═══ ENTRIES SHOWN ═══

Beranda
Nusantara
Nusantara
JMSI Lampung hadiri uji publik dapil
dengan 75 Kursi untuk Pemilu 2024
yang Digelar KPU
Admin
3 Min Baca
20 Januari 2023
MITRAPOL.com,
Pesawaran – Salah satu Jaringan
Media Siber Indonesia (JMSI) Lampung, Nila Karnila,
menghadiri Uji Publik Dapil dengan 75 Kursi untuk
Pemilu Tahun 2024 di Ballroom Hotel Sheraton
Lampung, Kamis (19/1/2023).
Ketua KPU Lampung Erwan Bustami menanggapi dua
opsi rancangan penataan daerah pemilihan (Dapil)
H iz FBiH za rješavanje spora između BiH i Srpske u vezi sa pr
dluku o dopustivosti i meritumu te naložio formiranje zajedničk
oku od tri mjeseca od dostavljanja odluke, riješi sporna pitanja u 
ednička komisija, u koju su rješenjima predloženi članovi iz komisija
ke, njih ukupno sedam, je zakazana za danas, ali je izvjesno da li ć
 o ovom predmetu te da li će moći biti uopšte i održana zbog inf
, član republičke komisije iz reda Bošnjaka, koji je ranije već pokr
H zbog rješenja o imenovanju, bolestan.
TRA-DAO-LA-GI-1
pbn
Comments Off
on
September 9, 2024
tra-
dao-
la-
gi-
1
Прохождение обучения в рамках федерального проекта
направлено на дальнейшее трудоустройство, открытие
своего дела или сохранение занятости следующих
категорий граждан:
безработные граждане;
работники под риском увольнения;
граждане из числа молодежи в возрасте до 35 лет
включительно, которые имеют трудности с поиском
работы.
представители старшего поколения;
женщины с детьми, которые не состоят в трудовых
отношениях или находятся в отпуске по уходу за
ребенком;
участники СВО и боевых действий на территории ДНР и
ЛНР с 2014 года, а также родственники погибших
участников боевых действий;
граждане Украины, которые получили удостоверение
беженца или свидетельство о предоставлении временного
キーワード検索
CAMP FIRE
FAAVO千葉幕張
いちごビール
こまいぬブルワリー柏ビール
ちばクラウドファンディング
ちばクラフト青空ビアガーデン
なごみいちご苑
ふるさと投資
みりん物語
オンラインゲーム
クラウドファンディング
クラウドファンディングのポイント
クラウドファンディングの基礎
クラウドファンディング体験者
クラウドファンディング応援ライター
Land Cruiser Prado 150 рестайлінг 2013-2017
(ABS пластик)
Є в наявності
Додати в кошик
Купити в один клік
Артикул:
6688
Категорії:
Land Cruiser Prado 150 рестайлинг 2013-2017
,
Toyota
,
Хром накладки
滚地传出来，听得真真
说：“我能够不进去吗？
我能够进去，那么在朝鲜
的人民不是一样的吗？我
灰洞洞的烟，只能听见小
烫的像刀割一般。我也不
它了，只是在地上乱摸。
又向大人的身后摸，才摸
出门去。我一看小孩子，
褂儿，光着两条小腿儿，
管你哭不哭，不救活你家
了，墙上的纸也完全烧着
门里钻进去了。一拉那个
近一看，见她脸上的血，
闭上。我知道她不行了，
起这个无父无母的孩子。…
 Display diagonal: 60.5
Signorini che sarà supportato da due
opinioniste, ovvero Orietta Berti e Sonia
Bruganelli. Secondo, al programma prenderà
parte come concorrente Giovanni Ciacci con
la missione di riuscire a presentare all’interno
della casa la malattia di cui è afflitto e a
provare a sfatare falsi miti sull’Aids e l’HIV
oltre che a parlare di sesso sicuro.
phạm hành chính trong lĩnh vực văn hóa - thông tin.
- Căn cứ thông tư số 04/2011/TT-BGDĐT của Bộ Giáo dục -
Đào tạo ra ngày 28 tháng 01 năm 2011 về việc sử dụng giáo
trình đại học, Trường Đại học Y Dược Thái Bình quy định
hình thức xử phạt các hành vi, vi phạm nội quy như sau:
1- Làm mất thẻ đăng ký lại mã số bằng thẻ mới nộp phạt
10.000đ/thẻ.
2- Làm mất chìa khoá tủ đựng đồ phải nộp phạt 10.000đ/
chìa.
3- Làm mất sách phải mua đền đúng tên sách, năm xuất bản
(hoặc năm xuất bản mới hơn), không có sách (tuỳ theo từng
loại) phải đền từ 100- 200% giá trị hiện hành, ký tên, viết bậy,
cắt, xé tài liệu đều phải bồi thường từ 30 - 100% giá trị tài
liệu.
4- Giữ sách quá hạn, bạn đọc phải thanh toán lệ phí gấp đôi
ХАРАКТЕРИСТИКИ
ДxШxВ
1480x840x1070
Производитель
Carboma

═══

### WHAT THIS TASK INVOLVES
No line may be skipped. Transcribe the listing above exactly.

### TASK RESPONSE
Beranda
Nusantara
Nusantara
JMSI Lampung hadiri uji publik dapil
dengan 75 Kursi untuk Pemilu 2024
yang Digelar KPU
Admin
3 Min Baca
20 Januari 2023
MITRAPOL.com,
Pesawaran – Salah satu Jaringan
Media Siber Indonesia (JMSI) Lampung, Nila Karnila,
menghadiri Uji Publik Dapil dengan 75 Kursi untuk
Pemilu Tahun 2024 di Ballroom Hotel Sheraton
Lampung, Kamis (19/1/2023).
Ketua KPU Lampung Erwan Bustami menanggapi dua
opsi rancangan penataan daerah pemilihan (Dapil)
H iz FBiH za rješavanje spora između BiH i Srpske u vezi sa pr
dluku o dopustivosti i meritumu te naložio formiranje zajedničk
oku od tri mjeseca od dostavljanja odluke, riješi sporna pitanja u 
ednička komisija, u koju su rješenjima predloženi članovi iz komisija
ke, njih ukupno sedam, je zakazana za danas, ali je izvjesno da li ć
 o ovom predmetu te da li će moći biti uopšte i održana zbog inf
, član republičke komisije iz reda Bošnjaka, koji je ranije već pokr
H zbog rješenja o imenovanju, bolestan.
TRA-DAO-LA-GI-1
pbn
Comments Off
on
September 9, 2024
tra-
dao-
la-
gi-
1
Прохождение обучения в рамках федерального проекта
направлено на дальнейшее трудоустройство, открытие
своего дела или сохранение занятости следующих
категорий граждан:
безработные граждане;
работники под риском увольнения;
граждане из числа молодежи в возрасте до 35 лет
включительно, которые имеют трудности с поиском
работы.
представители старшего поколения;
женщины с детьми, которые не состоят в трудовых
отношениях или находятся в отпуске по уходу за
ребенком;
участники СВО и боевых действий на территории ДНР и
ЛНР с 2014 года, а также родственники погибших
участников боевых действий;
граждане Украины, которые получили удостоверение
беженца или свидетельство о предоставлении временного
キーワード検索
CAMP FIRE
FAAVO千葉幕張
いちごビール
こまいぬブルワリー柏ビール
ちばクラウドファンディング
ちばクラフト青空ビアガーデン
なごみいちご苑
ふるさと投資
みりん物語
オンラインゲーム
クラウドファンディング
クラウドファンディングのポイント
クラウドファンディングの基礎
クラウドファンディング体験者
クラウドファンディング応援ライター
Land Cruiser Prado 150 рестайлінг 2013-2017
(ABS пластик)
Є в наявності
Додати в кошик
Купити в один клік
Артикул:
6688
Категорії:
Land Cruiser Prado 150 рестайлинг 2013-2017
,
Toyota
,
Хром накладки
滚地传出来，听得真真
说：“我能够不进去吗？
我能够进去，那么在朝鲜
的人民不是一样的吗？我
灰洞洞的烟，只能听见小
烫的像刀割一般。我也不
它了，只是在地上乱摸。
又向大人的身后摸，才摸
出门去。我一看小孩子，
褂儿，光着两条小腿儿，
管你哭不哭，不救活你家
了，墙上的纸也完全烧着
门里钻进去了。一拉那个
近一看，见她脸上的血，
闭上。我知道她不行了，
起这个无父无母的孩子。…
 Display diagonal: 60.5
Signorini che sarà supportato da due
opinioniste, ovvero Orietta Berti e Sonia
Bruganelli. Secondo, al programma prenderà
parte come concorrente Giovanni Ciacci con
la missione di riuscire a presentare all’interno
della casa la malattia di cui è afflitto e a
provare a sfatare falsi miti sull’Aids e l’HIV
oltre che a parlare di sesso sicuro.
phạm hành chính trong lĩnh vực văn hóa - thông tin.
- Căn cứ thông tư số 04/2011/TT-BGDĐT của Bộ Giáo dục -
Đào tạo ra ngày 28 tháng 01 năm 2011 về việc sử dụng giáo
trình đại học, Trường Đại học Y Dược Thái Bình quy định
hình thức xử phạt các hành vi, vi phạm nội quy như sau:
1- Làm mất thẻ đăng ký lại mã số bằng thẻ mới nộp phạt
10.000đ/thẻ.
2- Làm mất chìa khoá tủ đựng đồ phải nộp phạt 10.000đ/
chìa.
3- Làm mất sách phải mua đền đúng tên sách, năm xuất bản
(hoặc năm xuất bản mới hơn), không có sách (tuỳ theo từng
loại) phải đền từ 100- 200% giá trị hiện hành, ký tên, viết bậy,
cắt, xé tài liệu đều phải bồi thường từ 30 - 100% giá trị tài
liệu.
4- Giữ sách quá hạn, bạn đọc phải thanh toán lệ phí gấp đôi
ХАРАКТЕРИСТИКИ
ДxШxВ
1480x840x1070
Производитель
Carboma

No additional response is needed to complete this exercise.